When we make music, we need to define a set of tuning-frequencies. Such a set of frequencies often called a scale. Before get into the topic MIDI & equal tempered scale we will discuss on basics.

In western music, the most popular scale is the equal tempered scale which is based on starting at some reference-frequency. The equal tempered scale is relatively fixed scale used for the tuning of pianos and other instruments.

Example : (frequency) f = 440Hz

This anchor frequency has been assigned the musical pitch name for example A1, A2, A3 etc.

You can find the real example in Piano with various scale where each key has different frequecy and pitch.

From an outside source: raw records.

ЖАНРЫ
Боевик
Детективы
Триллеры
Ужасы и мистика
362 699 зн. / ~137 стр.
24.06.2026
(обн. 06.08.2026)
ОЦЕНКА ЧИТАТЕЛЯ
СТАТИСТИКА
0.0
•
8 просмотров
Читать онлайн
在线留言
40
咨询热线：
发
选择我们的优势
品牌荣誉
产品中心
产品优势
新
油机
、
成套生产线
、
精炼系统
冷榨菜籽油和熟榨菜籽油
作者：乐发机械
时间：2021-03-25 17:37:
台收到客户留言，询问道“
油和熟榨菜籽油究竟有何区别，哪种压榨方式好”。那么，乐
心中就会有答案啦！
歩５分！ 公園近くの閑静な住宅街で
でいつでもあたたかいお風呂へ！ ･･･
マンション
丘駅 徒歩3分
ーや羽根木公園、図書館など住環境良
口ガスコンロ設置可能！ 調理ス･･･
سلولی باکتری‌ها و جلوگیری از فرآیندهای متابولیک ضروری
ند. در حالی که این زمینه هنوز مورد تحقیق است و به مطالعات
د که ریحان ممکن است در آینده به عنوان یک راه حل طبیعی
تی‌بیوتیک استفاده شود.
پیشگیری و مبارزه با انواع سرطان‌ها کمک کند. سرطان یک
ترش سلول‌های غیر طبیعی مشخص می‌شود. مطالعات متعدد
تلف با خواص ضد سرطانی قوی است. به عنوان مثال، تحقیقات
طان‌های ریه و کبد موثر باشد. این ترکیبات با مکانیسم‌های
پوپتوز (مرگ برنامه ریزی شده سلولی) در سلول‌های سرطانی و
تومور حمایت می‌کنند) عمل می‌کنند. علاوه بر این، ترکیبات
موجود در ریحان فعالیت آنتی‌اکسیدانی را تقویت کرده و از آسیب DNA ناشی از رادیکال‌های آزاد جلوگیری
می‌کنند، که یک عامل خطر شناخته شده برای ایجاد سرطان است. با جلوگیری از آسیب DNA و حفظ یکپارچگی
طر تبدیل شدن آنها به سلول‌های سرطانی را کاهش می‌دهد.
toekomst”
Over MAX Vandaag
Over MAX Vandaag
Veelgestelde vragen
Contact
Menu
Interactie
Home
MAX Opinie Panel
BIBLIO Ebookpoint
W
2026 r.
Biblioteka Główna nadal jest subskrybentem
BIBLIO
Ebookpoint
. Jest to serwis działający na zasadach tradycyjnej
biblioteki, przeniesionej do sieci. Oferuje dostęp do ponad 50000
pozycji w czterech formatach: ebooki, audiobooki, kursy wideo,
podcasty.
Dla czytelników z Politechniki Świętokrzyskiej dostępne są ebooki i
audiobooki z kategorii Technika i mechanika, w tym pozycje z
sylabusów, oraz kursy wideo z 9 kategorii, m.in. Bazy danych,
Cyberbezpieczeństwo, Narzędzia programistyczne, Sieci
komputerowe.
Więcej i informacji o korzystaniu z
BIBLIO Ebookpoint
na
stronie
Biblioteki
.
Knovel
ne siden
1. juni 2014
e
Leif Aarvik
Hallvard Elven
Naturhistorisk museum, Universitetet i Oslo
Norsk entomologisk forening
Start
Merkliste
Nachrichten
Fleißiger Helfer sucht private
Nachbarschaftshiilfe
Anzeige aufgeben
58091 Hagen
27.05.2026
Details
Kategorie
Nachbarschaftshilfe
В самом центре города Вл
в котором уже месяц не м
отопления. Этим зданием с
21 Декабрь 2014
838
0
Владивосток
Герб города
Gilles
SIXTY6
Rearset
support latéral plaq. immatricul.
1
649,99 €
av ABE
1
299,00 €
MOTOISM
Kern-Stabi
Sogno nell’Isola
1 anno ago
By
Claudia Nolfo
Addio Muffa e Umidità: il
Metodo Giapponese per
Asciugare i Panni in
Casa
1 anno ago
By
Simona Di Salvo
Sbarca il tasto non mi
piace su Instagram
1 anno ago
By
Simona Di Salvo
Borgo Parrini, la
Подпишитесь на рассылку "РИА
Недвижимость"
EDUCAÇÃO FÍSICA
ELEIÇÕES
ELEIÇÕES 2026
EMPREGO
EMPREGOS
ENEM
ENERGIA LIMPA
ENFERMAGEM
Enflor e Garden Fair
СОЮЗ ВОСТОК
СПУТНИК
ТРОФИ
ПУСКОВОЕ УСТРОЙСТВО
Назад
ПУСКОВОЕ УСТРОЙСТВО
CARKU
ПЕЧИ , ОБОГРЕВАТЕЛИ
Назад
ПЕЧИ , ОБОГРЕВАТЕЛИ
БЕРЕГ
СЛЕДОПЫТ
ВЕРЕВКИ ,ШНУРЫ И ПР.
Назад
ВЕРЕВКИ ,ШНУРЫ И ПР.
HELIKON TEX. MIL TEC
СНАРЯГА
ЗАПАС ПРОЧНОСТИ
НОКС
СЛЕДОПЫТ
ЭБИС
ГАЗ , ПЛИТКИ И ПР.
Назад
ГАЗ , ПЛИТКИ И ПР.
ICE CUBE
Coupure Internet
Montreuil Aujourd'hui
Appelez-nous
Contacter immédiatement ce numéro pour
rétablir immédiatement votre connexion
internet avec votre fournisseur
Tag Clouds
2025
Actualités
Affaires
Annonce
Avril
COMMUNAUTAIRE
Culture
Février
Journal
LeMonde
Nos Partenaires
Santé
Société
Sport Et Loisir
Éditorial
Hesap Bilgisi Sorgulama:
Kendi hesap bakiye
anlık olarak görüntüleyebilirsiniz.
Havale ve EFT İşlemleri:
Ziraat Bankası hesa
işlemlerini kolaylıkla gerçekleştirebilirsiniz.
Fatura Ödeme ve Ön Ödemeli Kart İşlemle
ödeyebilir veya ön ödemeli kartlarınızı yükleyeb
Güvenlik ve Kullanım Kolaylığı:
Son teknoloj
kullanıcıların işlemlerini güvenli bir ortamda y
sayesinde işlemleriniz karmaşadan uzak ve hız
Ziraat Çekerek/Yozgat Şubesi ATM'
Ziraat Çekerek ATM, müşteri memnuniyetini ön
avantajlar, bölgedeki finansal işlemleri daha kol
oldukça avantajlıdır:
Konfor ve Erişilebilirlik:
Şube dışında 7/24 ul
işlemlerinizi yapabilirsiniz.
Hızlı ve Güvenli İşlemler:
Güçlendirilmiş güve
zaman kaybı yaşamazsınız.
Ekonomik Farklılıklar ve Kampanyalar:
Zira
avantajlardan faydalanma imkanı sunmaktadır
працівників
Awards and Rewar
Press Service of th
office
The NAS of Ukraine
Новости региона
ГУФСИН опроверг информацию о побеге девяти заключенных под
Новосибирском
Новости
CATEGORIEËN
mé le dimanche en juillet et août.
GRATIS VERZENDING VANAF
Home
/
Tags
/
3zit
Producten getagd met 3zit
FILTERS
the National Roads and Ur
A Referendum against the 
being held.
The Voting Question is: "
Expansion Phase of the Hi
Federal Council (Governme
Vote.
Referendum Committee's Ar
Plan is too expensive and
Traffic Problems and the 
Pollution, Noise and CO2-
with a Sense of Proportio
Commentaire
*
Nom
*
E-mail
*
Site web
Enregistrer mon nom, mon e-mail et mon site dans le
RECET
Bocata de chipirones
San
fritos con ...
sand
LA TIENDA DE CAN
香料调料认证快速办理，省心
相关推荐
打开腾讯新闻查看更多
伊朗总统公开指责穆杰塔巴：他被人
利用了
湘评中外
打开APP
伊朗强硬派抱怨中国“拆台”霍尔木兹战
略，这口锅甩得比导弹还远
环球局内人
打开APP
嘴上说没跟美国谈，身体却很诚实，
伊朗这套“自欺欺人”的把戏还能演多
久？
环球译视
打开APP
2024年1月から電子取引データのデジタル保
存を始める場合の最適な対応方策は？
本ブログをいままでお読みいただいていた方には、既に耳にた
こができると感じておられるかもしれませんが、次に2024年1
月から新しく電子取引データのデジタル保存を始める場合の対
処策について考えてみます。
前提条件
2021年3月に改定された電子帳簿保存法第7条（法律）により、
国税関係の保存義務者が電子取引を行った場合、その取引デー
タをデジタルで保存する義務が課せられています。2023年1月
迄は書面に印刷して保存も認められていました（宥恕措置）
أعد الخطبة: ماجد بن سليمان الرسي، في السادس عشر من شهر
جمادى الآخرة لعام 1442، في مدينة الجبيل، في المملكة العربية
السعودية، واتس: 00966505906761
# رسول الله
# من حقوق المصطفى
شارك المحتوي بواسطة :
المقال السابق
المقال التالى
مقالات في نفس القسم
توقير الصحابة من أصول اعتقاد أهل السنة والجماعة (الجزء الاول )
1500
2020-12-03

An octave is the difference in pitch between two notes where one has twice the frequency of the other.

The octaves come out as A1 = 55Hz, A2 = 110Hz, A3 =220Hz, A4 = 440Hz, A5 = 880Hz ect.

MIDI & equal tempered scale relation

To subdivide the octave, the number 12 was chosen. Intervals of that subdivision interval are called semitones and a frequency which is a factor

c = ¹²√2 times

The representation of pitch in the MIDI-standard (Musical Instrument Digital Interface) is directly based on the equal tempered scale and defines 128 (numbered from 0 to 127) possible values for note-pitches.

The frequency 440Hz is represented in MIDI by the note-number 69, and each whole number codes one semitone, such that the MIDI-representation of A3 (which is an octave below A4) is 69 − 12 = 57.

In general, if we denote the pitch in terms of a MIDI note number as p and the frequency in Hz as before with f, the formulas for converting between pitch and frequency become:
p = 12 · log2(f/440) + 69